In his professional facet he has combined with collaborations as a columnist in Saw of Gold, M+D, Hogares Modernos, Cuadernos de Arquitectura, and Bonart. Also, he has worked its facet as a sculptor and has participated in different exhibitions.

==Distinguished dates==
- 1951 Starts to design furniture, lamps, accessories for its facilities of inland.
- 1955 Imparts a course of inland design for graduates of teaching.
- 1956 Collaborates with Moragas Gallisá in the execution of a project of single-family house in Sant Just Desvern. / The fact is a key in its integration into the foundational movement d'ADI (FAD).
- 1957–1958 Design in automotion: a tricycle and a motorcycle for the Talleres Costa.
- 1959 Alongside Miguel Milà and Andre Ricard he's present in the conversations that they culminate with the massive entry of the pioneers of the industrial design in Spain to the board of the FAD Institution.
- 1960 Collaborates with Super T in the image of product design / Creates a mobile coat rack and a collapsible table for Furniture Malda.
- 1961 Wins the Delta of gold in the first edition of the competition, with the oil/vinegar recipient Marquina. / a chair Creates to the school Elisava, devoted especially to the detection and utilization of prejudices in the creative process of the design.

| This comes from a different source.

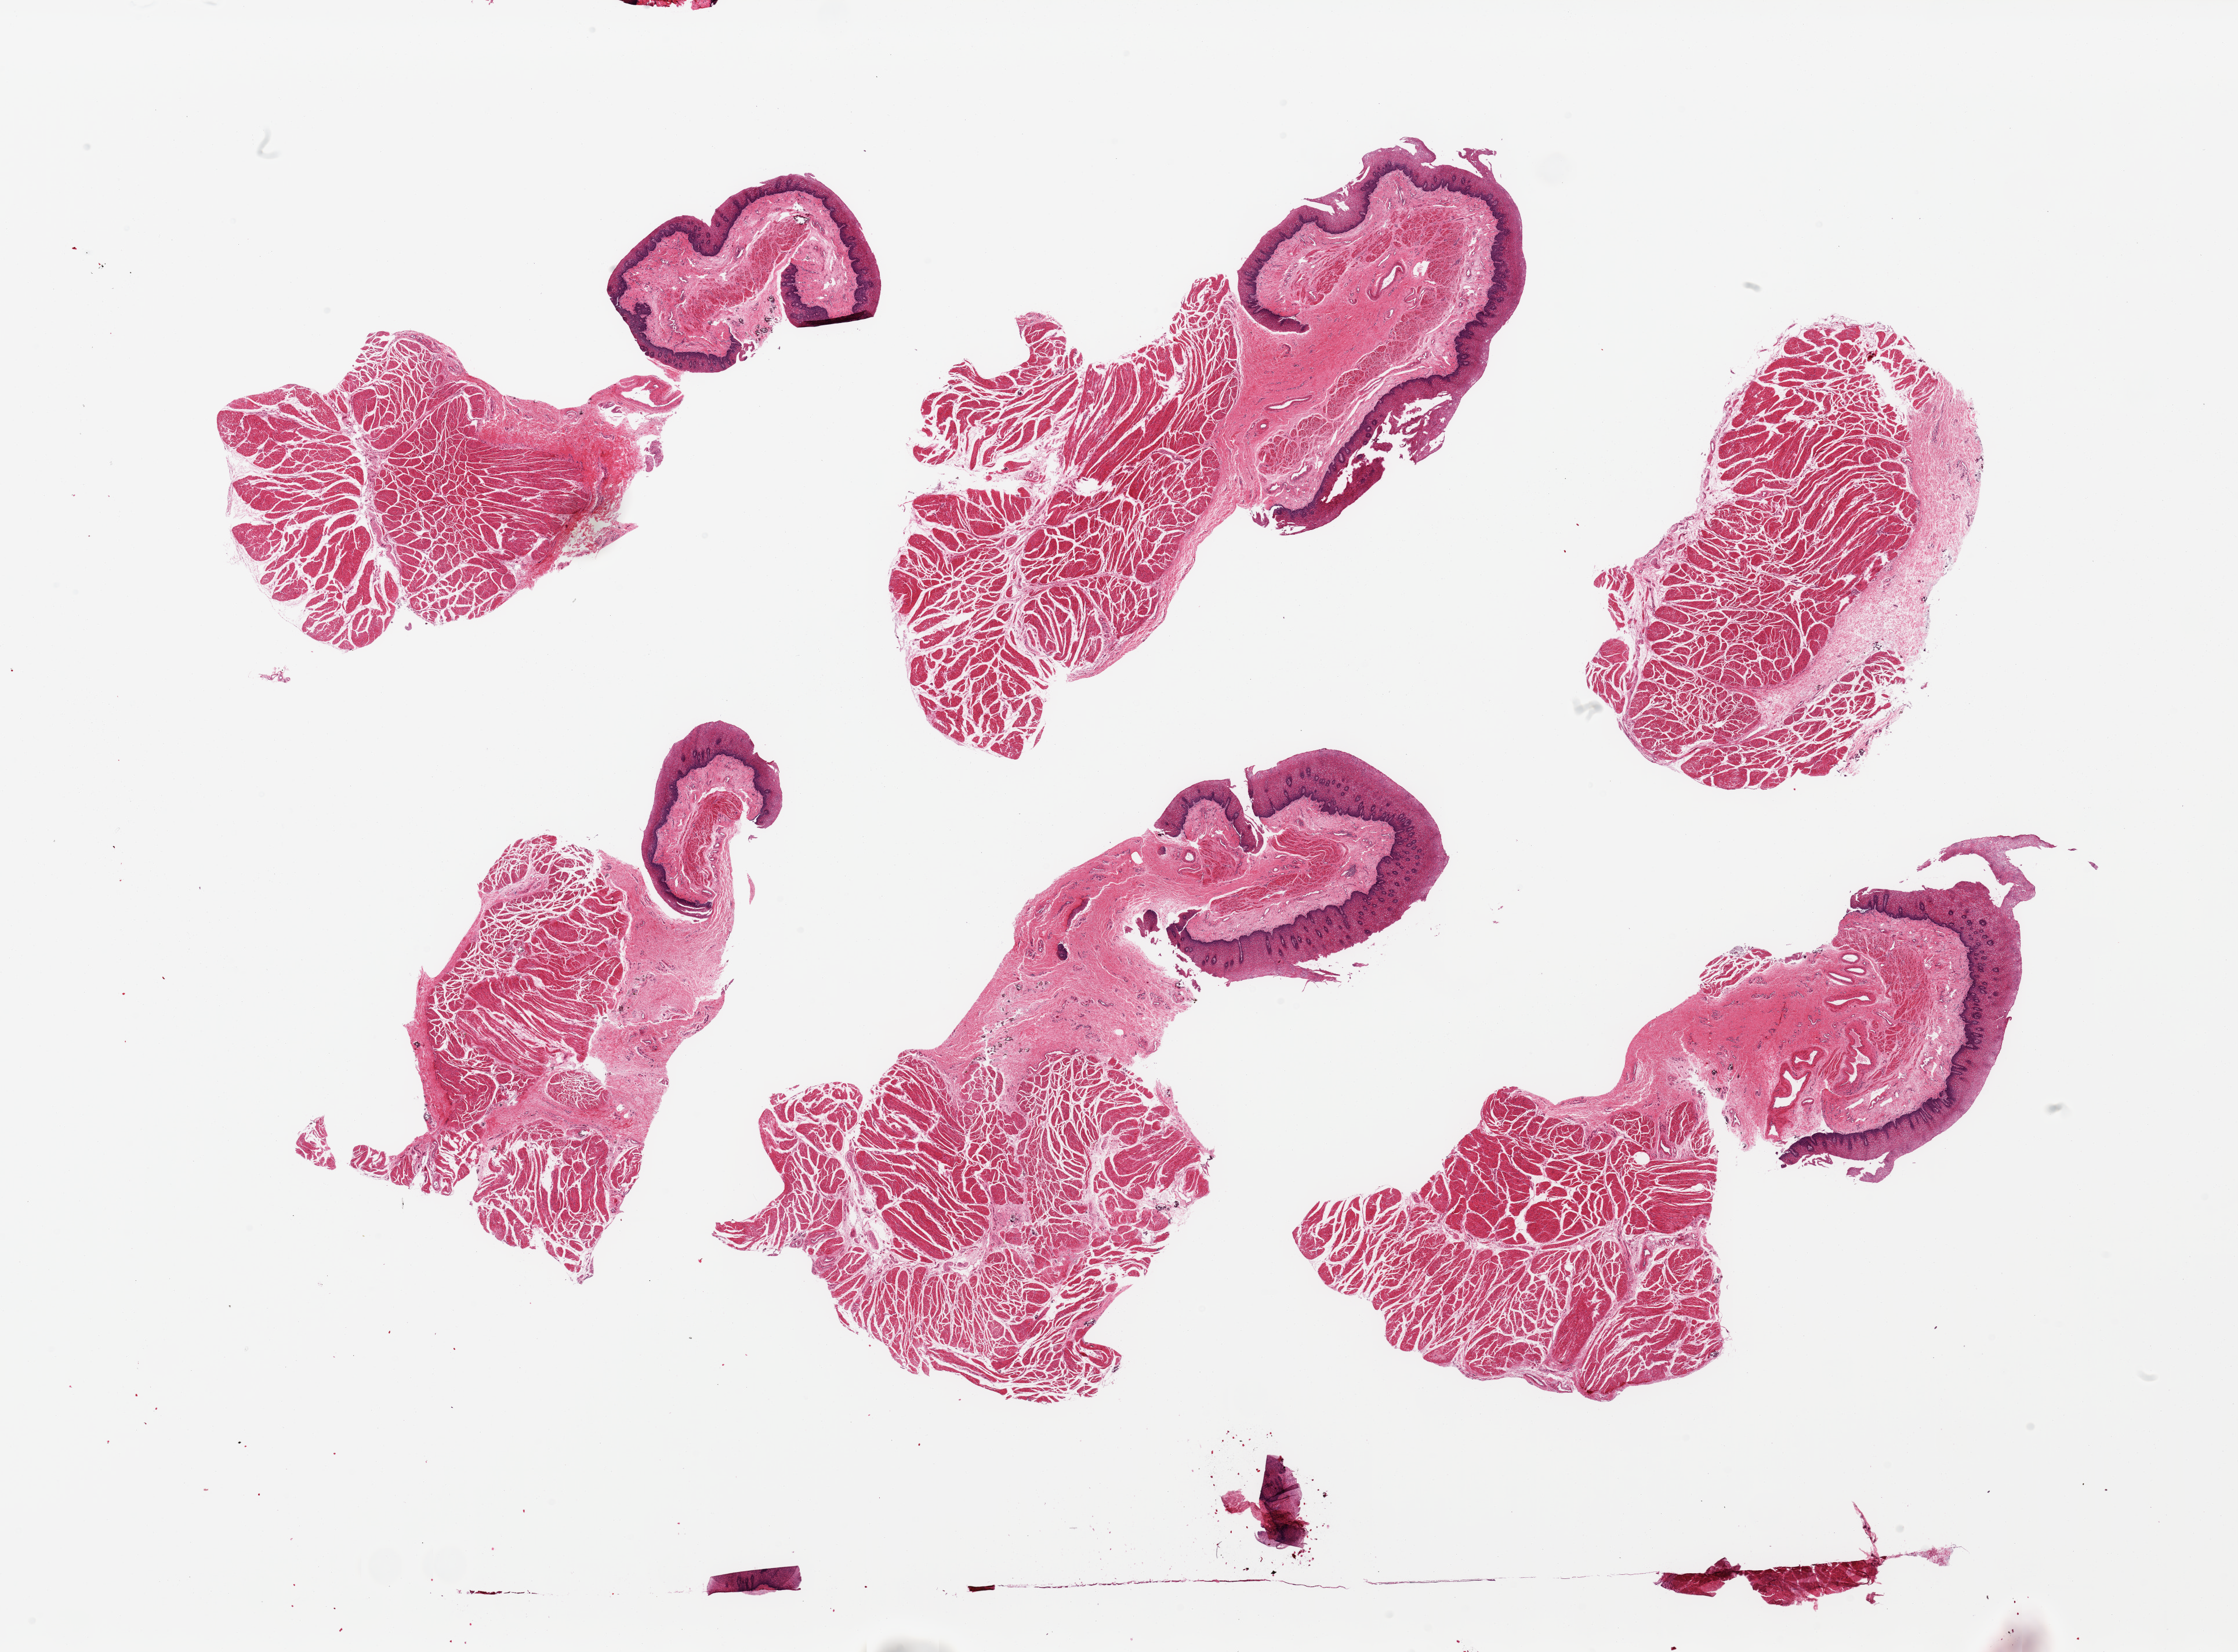
Whole-slide image, haematoxylin and eosin stain, brightfield — a low-resolution overview of the entire scanned area, about 30.5 x 22.5 mm, PAXgene-fixed paraffin-embedded (PFPE) section, target tissue: esophageal muscle, tissue donor sample.
• reviewer comment on this tissue sample: 6 pieces; non target stratified squamous epithelium with lamina propria and target muscularis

- 1963 Works "amerifrig" (complete series of appliances of white line) in the project and realization of products for Invicta.
- 1966 Line of appliances for Fagor.
- 1968 Enters as an external designer into the company Parera of Badalona.
- 1969 Remodelling / Update jewelry shop of J.M. Sert (Roca)
- 1970 Exhibition in Madrid, promoted by the Ministerio de la Vivienda Español.
- 1971 Works and exhibitions "Suelos ligeros" of CEPLÁSTICA.
- 1972 Remodelling of façade, hall and floors low and first of the Banco Bilbao of the way Laietana of Barcelona.
- 1973 Outer and inner Design of the Roca jewelry, in the Avda. Diagonal.
- 1975 Inner Design of the Dirección General de Eduación Física y Deportes en la ciudad Universitaria en Madrid / Stand Visiona-Bayer, in Frankfurt.
- 1978 Set of recipients (some 10 pieces) already in the created Committee of Design of the Perfumery Parera. The design won an international prize (Eurostar).
- 1989–1990 Redesign oil/vinegar recipient
- 1994 Container for industrialized dessert
- 1999 Project Collaboration "Diseño Industrial en España" in Reina Sofía of Madrid / Collaboration in "Design for all"
- 1999 Incursion in jewelry.
- 2001 Series of 9 products for desk for Textura.
- 2002 Suspended Shelves. / Urban public Bank (Collaboration J. Moner) / Three services pottery for the table.
- 2003 Two oil/vinegar recipient Hojiblanca Oleo Cristal
- 2004 Creation of two standard lamps for Iluminil Sa
- 2005 Non Drip and irreplaceable Cap
- 2006 Portable recipients for restaurants
- 2007 Bread Baskets Luxus of steel.